Dataset entries:
□ □ □
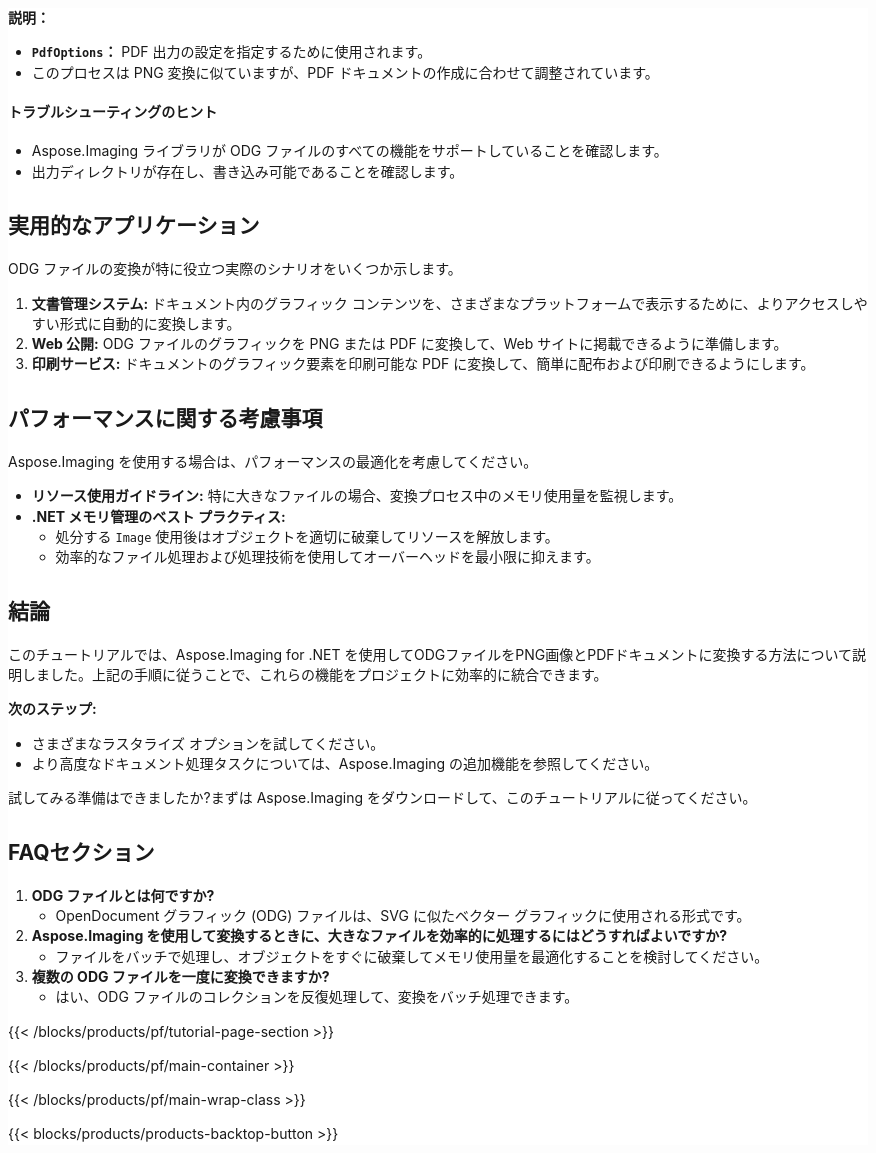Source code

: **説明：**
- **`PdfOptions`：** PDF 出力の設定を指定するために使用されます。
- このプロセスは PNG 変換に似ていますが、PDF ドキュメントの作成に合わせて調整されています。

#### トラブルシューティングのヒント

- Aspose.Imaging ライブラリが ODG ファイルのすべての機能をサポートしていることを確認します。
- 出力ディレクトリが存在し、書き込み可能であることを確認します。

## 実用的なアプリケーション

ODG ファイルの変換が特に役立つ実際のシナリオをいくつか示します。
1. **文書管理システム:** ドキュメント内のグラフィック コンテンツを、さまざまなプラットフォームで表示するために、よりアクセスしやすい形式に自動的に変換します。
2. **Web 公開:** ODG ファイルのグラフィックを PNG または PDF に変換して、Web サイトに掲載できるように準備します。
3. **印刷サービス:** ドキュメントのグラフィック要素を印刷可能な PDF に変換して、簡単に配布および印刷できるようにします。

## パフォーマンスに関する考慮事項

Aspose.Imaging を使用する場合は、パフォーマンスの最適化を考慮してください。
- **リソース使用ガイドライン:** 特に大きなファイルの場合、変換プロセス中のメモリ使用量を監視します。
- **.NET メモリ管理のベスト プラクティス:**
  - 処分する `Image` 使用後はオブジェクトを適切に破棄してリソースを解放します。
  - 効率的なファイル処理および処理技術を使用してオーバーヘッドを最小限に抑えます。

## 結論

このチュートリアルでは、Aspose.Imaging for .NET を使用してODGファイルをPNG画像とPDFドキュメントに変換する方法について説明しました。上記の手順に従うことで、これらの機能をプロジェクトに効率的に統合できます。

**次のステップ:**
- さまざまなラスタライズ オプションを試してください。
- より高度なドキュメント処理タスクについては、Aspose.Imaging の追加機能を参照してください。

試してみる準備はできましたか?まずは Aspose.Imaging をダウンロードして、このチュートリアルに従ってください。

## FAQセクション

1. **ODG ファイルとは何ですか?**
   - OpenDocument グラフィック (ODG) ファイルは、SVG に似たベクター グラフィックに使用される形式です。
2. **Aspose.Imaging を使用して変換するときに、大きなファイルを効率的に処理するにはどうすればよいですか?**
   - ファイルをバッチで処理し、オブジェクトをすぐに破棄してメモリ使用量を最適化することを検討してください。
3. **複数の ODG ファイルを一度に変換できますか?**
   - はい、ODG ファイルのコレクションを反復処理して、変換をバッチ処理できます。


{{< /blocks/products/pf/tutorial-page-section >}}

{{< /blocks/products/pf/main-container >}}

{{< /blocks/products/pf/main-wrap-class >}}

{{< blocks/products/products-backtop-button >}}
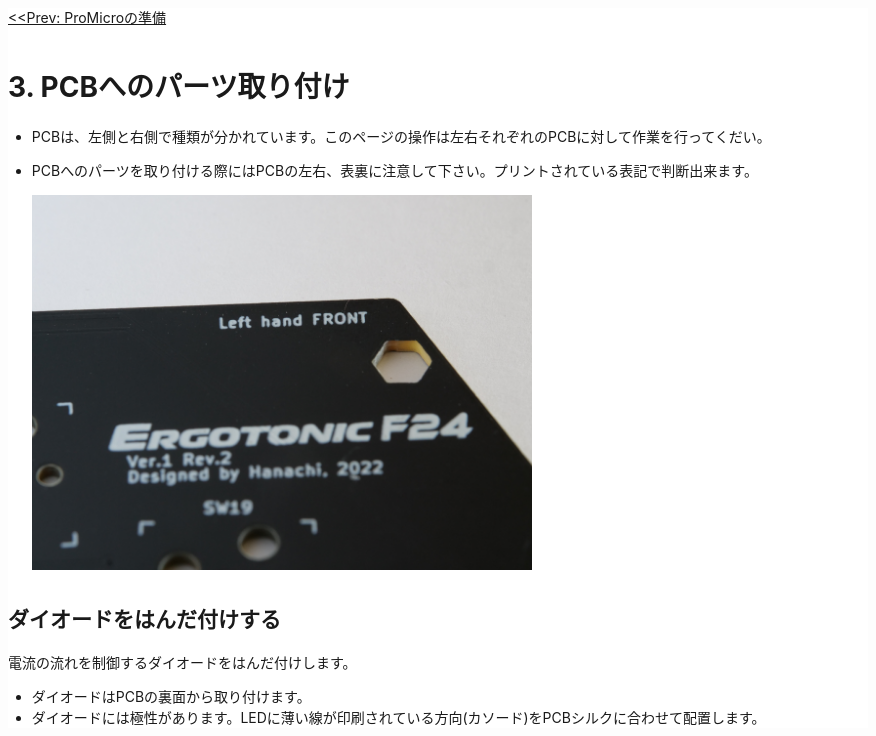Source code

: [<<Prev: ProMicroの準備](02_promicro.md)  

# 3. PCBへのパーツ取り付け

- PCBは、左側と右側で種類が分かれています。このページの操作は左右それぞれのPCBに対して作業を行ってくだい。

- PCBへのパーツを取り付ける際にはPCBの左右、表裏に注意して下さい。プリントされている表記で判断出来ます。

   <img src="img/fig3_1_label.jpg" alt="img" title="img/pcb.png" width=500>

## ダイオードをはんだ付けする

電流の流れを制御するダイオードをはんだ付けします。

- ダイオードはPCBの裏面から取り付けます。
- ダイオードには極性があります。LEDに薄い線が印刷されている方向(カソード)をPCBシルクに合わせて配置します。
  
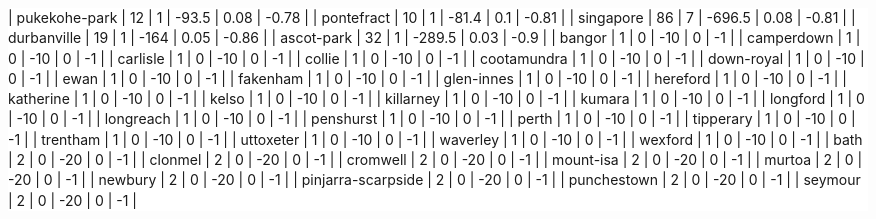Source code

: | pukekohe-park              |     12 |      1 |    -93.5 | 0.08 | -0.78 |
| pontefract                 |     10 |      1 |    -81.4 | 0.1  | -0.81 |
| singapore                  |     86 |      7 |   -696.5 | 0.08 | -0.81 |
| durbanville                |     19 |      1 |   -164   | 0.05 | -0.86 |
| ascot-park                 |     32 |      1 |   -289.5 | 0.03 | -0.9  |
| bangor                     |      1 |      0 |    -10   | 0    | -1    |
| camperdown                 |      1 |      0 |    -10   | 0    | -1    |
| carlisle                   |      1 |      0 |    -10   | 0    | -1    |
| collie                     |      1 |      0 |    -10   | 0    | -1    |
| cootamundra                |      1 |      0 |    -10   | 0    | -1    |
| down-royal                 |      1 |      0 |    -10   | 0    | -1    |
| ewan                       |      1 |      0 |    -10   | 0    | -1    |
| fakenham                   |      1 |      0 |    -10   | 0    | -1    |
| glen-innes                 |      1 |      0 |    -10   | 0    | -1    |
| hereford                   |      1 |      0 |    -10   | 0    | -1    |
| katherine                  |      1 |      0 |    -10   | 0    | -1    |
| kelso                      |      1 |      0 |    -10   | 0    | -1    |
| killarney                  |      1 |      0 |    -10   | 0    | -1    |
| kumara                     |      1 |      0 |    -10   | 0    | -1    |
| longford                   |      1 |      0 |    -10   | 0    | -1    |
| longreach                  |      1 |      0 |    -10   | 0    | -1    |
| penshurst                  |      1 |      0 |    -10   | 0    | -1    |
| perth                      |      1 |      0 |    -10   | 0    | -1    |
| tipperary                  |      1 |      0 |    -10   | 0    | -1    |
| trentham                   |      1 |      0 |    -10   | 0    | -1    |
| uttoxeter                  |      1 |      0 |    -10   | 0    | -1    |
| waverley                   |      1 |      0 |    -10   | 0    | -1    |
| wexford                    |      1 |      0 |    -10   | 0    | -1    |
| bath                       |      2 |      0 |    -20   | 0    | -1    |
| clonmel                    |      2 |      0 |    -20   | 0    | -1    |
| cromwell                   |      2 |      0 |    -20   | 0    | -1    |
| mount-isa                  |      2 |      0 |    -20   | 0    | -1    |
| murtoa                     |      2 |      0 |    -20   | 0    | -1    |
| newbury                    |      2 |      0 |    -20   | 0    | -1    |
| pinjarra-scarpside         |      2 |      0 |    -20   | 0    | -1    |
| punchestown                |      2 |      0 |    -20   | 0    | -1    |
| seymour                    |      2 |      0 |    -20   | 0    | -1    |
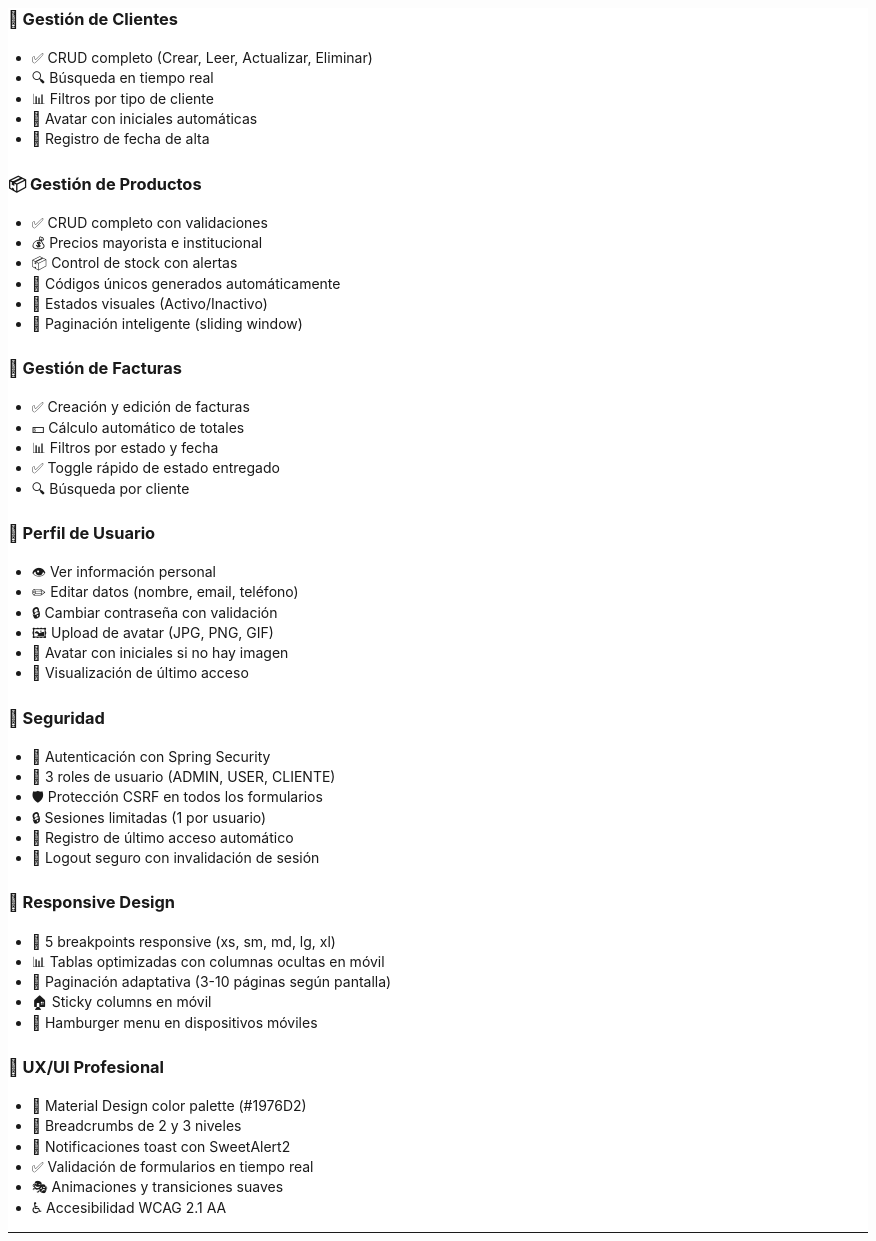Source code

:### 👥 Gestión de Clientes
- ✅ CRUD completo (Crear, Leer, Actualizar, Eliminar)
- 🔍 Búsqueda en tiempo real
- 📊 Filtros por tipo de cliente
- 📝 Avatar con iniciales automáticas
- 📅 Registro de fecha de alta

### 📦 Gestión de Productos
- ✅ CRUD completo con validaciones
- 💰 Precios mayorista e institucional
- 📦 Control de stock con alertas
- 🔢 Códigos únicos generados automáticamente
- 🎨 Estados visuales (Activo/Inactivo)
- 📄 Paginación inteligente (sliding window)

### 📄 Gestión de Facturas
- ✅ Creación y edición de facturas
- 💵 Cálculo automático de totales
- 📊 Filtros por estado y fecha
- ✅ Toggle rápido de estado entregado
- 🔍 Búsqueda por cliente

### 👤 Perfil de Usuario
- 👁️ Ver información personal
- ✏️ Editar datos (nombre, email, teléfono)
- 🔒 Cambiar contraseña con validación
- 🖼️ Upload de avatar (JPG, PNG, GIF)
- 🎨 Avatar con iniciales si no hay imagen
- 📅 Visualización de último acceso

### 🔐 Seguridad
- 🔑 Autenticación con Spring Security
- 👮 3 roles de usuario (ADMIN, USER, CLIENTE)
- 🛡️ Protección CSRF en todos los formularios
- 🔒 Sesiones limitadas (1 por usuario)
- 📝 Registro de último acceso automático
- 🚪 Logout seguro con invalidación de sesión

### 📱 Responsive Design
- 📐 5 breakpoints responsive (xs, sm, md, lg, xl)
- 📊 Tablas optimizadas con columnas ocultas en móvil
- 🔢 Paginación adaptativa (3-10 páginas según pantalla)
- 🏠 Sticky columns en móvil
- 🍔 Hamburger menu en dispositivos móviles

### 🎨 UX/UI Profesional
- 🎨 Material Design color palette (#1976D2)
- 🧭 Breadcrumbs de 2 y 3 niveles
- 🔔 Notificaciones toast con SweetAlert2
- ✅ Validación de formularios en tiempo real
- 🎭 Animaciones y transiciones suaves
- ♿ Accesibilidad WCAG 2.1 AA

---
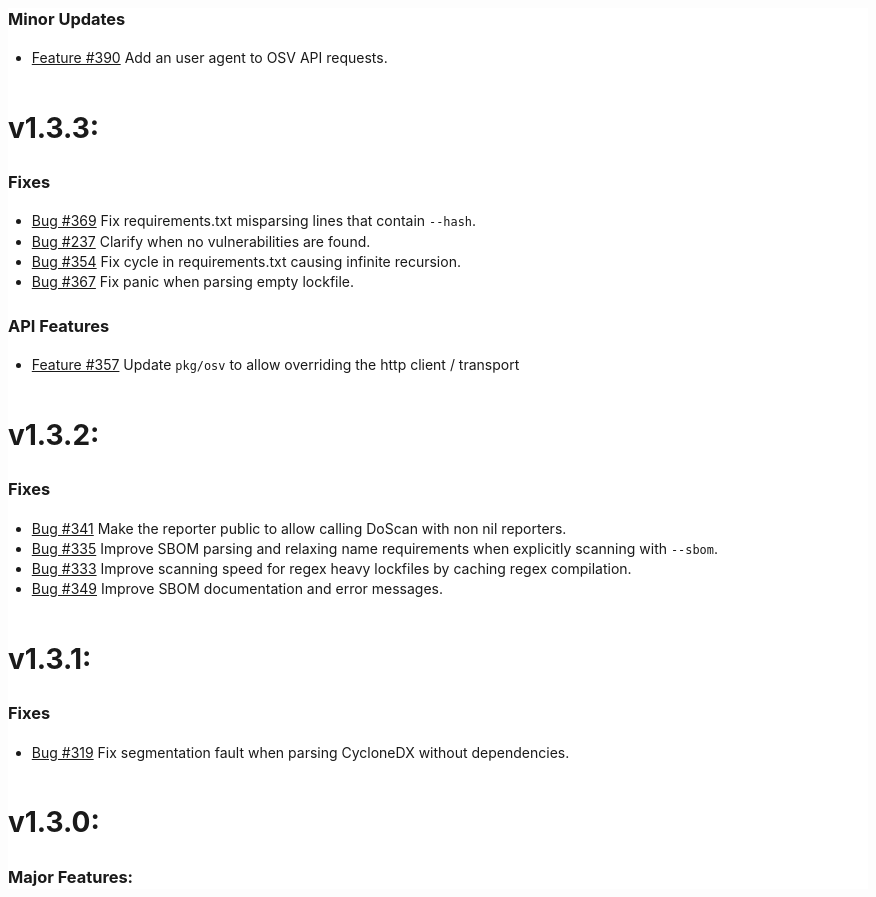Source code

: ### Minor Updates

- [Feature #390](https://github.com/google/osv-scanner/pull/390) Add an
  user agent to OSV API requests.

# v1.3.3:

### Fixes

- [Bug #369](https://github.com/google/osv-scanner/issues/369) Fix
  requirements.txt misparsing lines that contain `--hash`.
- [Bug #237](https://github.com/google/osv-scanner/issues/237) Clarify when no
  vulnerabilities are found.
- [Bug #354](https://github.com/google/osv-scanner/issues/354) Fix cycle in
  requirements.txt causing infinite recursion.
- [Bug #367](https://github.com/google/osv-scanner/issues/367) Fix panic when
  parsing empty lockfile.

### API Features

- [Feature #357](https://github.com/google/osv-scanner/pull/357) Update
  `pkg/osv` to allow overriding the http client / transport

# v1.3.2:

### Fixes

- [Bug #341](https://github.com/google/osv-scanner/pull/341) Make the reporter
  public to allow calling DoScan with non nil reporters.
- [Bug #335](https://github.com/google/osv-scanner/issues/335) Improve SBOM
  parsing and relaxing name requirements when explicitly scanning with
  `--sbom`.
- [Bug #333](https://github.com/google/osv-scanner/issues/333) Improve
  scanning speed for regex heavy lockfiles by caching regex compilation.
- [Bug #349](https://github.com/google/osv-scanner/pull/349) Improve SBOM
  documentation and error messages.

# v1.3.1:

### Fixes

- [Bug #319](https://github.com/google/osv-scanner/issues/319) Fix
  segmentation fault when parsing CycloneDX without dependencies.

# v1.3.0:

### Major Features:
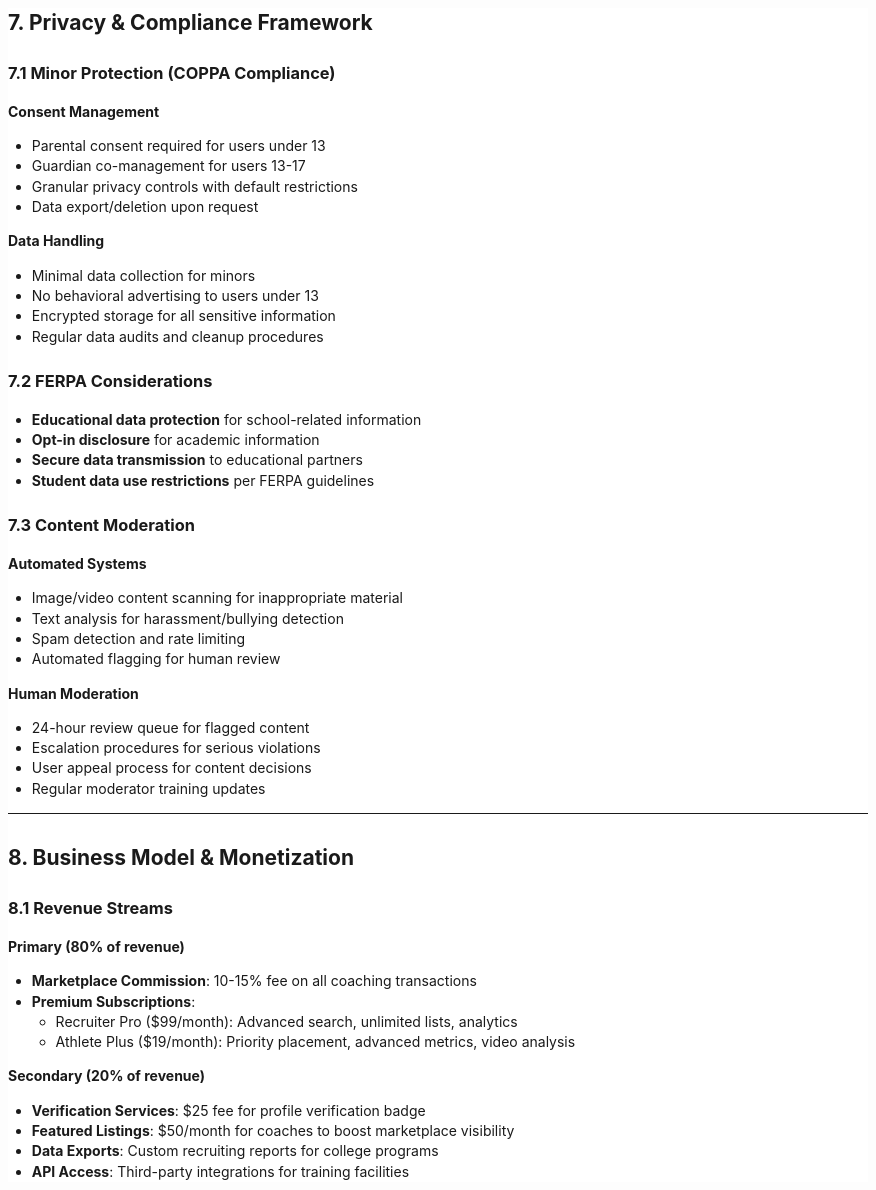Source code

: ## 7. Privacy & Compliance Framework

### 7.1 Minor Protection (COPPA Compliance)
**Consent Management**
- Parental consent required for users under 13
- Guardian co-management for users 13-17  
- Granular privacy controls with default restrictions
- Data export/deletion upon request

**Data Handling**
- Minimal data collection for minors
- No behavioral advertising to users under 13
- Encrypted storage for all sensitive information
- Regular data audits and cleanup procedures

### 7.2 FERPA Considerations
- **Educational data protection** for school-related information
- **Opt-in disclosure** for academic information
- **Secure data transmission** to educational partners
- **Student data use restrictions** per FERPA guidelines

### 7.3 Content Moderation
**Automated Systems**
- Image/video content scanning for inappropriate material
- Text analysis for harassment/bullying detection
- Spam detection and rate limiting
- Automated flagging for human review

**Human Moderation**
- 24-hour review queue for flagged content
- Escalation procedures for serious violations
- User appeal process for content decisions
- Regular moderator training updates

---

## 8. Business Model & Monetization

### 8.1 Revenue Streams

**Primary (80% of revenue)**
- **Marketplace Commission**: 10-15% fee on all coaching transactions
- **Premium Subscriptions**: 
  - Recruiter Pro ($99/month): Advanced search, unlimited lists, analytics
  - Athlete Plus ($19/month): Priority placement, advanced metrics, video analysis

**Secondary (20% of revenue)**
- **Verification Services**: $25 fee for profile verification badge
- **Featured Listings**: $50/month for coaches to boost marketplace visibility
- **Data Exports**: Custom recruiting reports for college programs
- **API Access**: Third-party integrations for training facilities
□ □ □
What is needed: Copy out the part of the records that begins with the line containing "### 7.2 FERPA Considerations" and runs to the end of the records, swapping "24-hour" for "48-hour" and keeping everything else the same.

Response below:
### 7.2 FERPA Considerations
- **Educational data protection** for school-related information
- **Opt-in disclosure** for academic information
- **Secure data transmission** to educational partners
- **Student data use restrictions** per FERPA guidelines

### 7.3 Content Moderation
**Automated Systems**
- Image/video content scanning for inappropriate material
- Text analysis for harassment/bullying detection
- Spam detection and rate limiting
- Automated flagging for human review

**Human Moderation**
- 48-hour review queue for flagged content
- Escalation procedures for serious violations
- User appeal process for content decisions
- Regular moderator training updates

---

## 8. Business Model & Monetization

### 8.1 Revenue Streams

**Primary (80% of revenue)**
- **Marketplace Commission**: 10-15% fee on all coaching transactions
- **Premium Subscriptions**: 
  - Recruiter Pro ($99/month): Advanced search, unlimited lists, analytics
  - Athlete Plus ($19/month): Priority placement, advanced metrics, video analysis

**Secondary (20% of revenue)**
- **Verification Services**: $25 fee for profile verification badge
- **Featured Listings**: $50/month for coaches to boost marketplace visibility
- **Data Exports**: Custom recruiting reports for college programs
- **API Access**: Third-party integrations for training facilities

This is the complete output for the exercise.